Is this possible, or is there maybe even an easier way for what I'm trying to accomplish?
By the time your persons field is defined, you cannot really know what class it will end up in. Python takes up ready dictionaries of class members and creates classes out of them (via type.__new__), but when it happens, those members are already fully defined.
So you need to provide the required information directly to the mixin, and tolerate the small duplication it will create in your code.
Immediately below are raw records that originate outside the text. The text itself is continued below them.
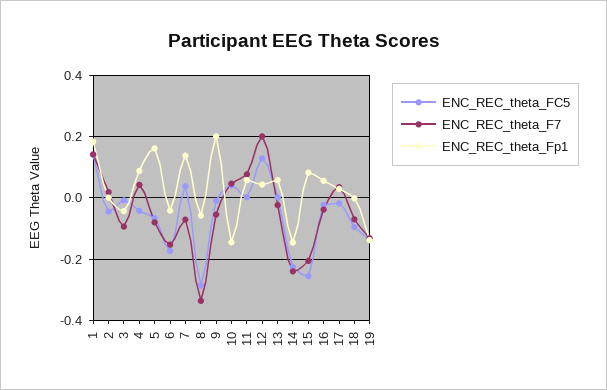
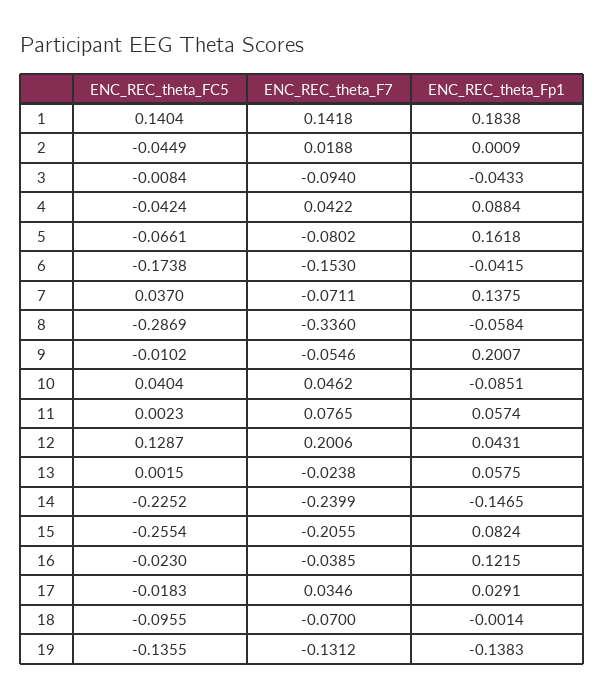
  {
    "ENC_REC_theta_FC5": {
      "1": 0.1404,
      "2": -0.0449,
      "3": -0.0084,
      "4": -0.0424,
      "5": -0.0661,
      "6": -0.1738,
      "7": 0.037,
      "8": -0.2869,
      "9": -0.0102,
      "10": 0.0404,
      "11": 0.0023,
      "12": 0.1287,
      "13": 0.0015,
      "14": -0.2252,
      "15": -0.2554,
      "16": -0.023,
      "17": -0.0183,
      "18": -0.0955,
      "19": -0.1355
    },
    "ENC_REC_theta_F7": {
      "1": 0.1418,
      "2": 0.0188,
      "3": -0.094,
      "4": 0.0422,
      "5": -0.0802,
      "6": -0.153,
      "7": -0.0711,
      "8": -0.336,
      "9": -0.0546,
      "10": 0.0462,
      "11": 0.0765,
      "12": 0.2006,
      "13": -0.0238,
      "14": -0.2399,
      "15": -0.2055,
      "16": -0.0385,
      "17": 0.0346,
      "18": -0.07,
      "19": -0.1312
    },
    "ENC_REC_theta_Fp1": {
      "1": 0.1838,
      "2": 0.0009,
      "3": -0.0433,
      "4": 0.0884,
      "5": 0.1618,
      "6": -0.0415,
      "7": 0.1375,
      "8": -0.0584,
      "9": 0.2007,
-     "10": -0.14,
+     "10": -0.0851,
      "11": 0.0574,
      "12": 0.0431,
      "13": 0.0575,
      "14": -0.1465,
      "15": 0.0824,
-     "16": 0.06,
+     "16": 0.1215,
      "17": 0.0291,
      "18": -0.0014,
      "19": -0.1383
    }
  }

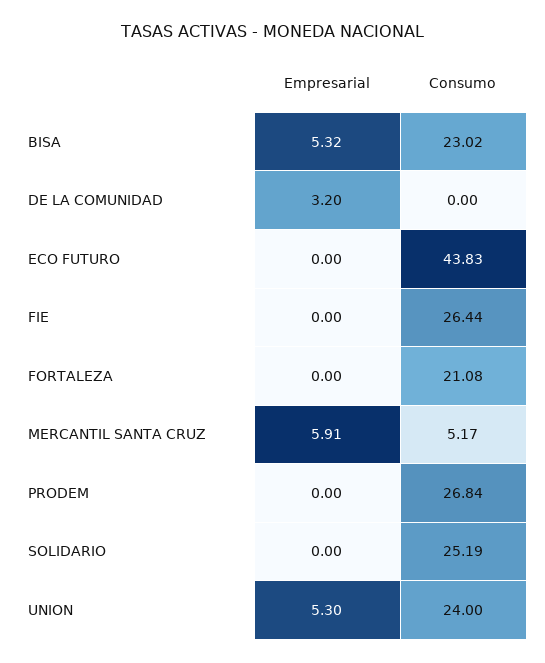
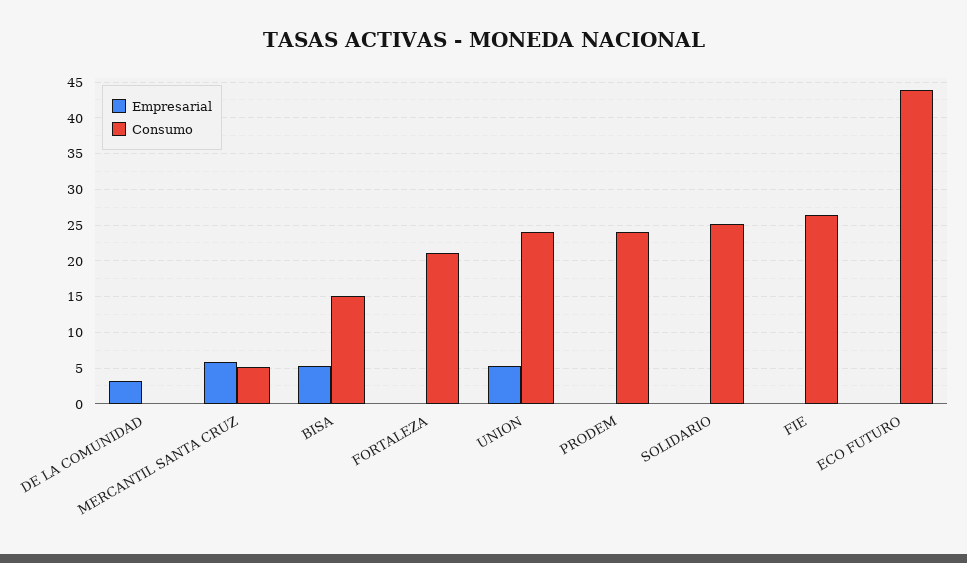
  {
    "Empresarial": {
      "BISA": 5.32,
      "DE LA COMUNIDAD": 3.2,
      "ECO FUTURO": 0,
      "FIE": 0,
      "FORTALEZA": 0,
      "MERCANTIL SANTA CRUZ": 5.91,
      "PRODEM": 0,
      "SOLIDARIO": 0,
      "UNION": 5.3
    },
    "Consumo": {
-     "BISA": 23.02,
+     "BISA": 15,
      "DE LA COMUNIDAD": 0,
      "ECO FUTURO": 43.83,
      "FIE": 26.44,
      "FORTALEZA": 21.08,
      "MERCANTIL SANTA CRUZ": 5.17,
-     "PRODEM": 26.84,
+     "PRODEM": 24,
      "SOLIDARIO": 25.19,
      "UNION": 24
    }
  }

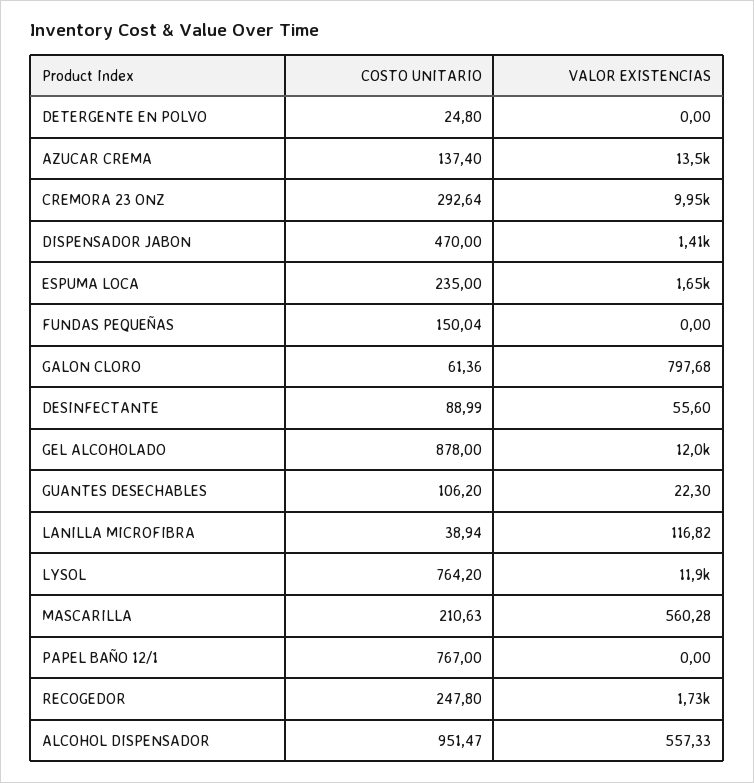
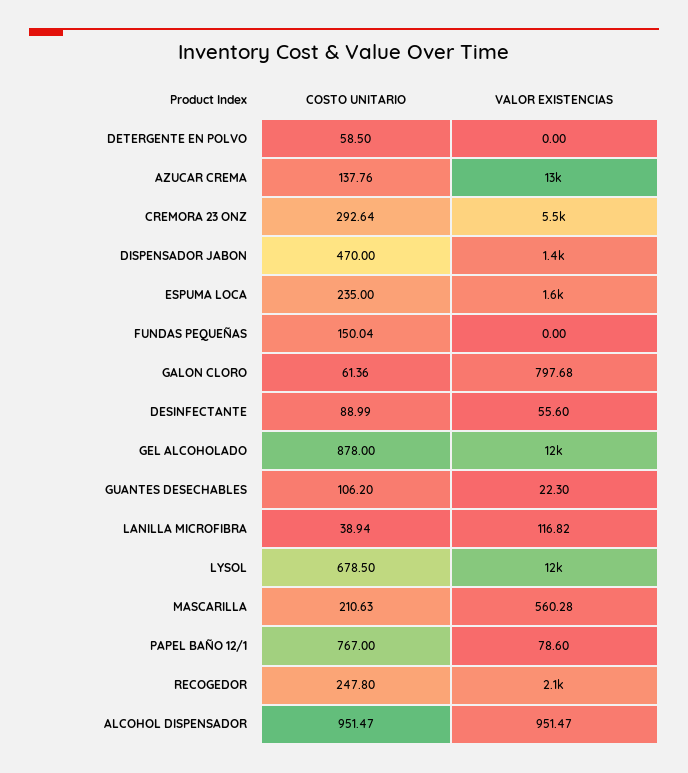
  {
    "COSTO UNITARIO": {
-     "DETERGENTE EN POLVO": 24.8,
+     "DETERGENTE EN POLVO": 58.5,
-     "AZUCAR CREMA": 137.4,
+     "AZUCAR CREMA": 137.76,
      "CREMORA 23 ONZ": 292.64,
      "DISPENSADOR JABON": 470,
      "ESPUMA LOCA": 235,
      "FUNDAS PEQUEÑAS": 150.04,
      "GALON CLORO": 61.36,
      "DESINFECTANTE": 88.99,
      "GEL ALCOHOLADO": 878,
      "GUANTES DESECHABLES": 106.2,
      "LANILLA MICROFIBRA": 38.94,
-     "LYSOL": 764.2,
+     "LYSOL": 678.5,
      "MASCARILLA": 210.63,
      "PAPEL BAÑO 12/1": 767,
      "RECOGEDOR": 247.8,
      "ALCOHOL DISPENSADOR": 951.47
    },
    "VALOR EXISTENCIAS": {
      "DETERGENTE EN POLVO": 0,
      "AZUCAR CREMA": 13500,
-     "CREMORA 23 ONZ": 9950,
+     "CREMORA 23 ONZ": 5500,
      "DISPENSADOR JABON": 1410,
      "ESPUMA LOCA": 1650,
      "FUNDAS PEQUEÑAS": 0,
      "GALON CLORO": 797.68,
      "DESINFECTANTE": 55.6,
      "GEL ALCOHOLADO": 12000,
      "GUANTES DESECHABLES": 22.3,
      "LANILLA MICROFIBRA": 116.82,
      "LYSOL": 11900,
      "MASCARILLA": 560.28,
-     "PAPEL BAÑO 12/1": 0,
+     "PAPEL BAÑO 12/1": 78.6,
-     "RECOGEDOR": 1730,
+     "RECOGEDOR": 2100,
-     "ALCOHOL DISPENSADOR": 557.33
+     "ALCOHOL DISPENSADOR": 951.47
    }
  }

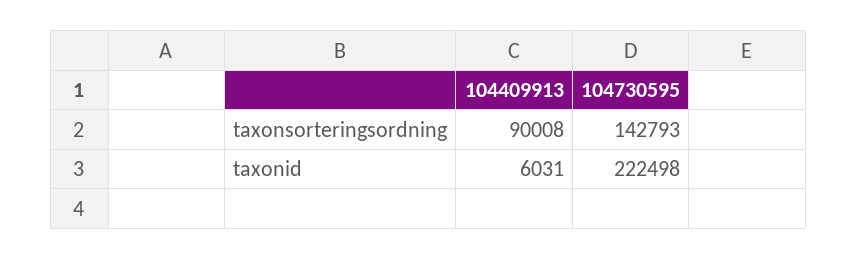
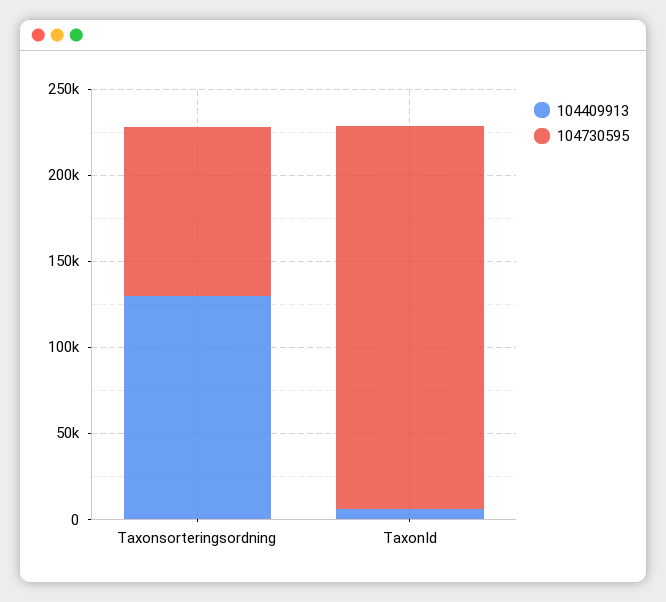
  {
    "104409913": {
-     "taxonsorteringsordning": 90008,
+     "taxonsorteringsordning": 130000,
      "taxonid": 6031
    },
    "104730595": {
-     "taxonsorteringsordning": 142793,
+     "taxonsorteringsordning": 100000,
      "taxonid": 222498
    }
  }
I'd opt for interface similar to this one:
class Movie(Base, MyBaseClass, MetadataMixin('Movie')):
pass
(You cannot have MetadataMixin(Movie) either, for the exact same reasons: Movie requires its base classes to be completely defined by the time the class is created).
To implement such "parametrized class", simply use a function:
def MetadataMixin(cls_name):
"""Mixin class that provides metadata-fields and methods"""
person_role_cls_name = 'Person%sRole' % cls_name
person_role_cls = Base._decl_class_registry[person_role_cls_name]
class Mixin(object):
# ...
persons = association_proxy('persons_roles', 'person',
creator=person_role_cls)
return Mixin
This works because what we're looking up in Base._decl_class_registry - the registry of all classes descending from your declarative base - is not the final class (e.g. Movie), but the association object (e.g. PersonMovieRole).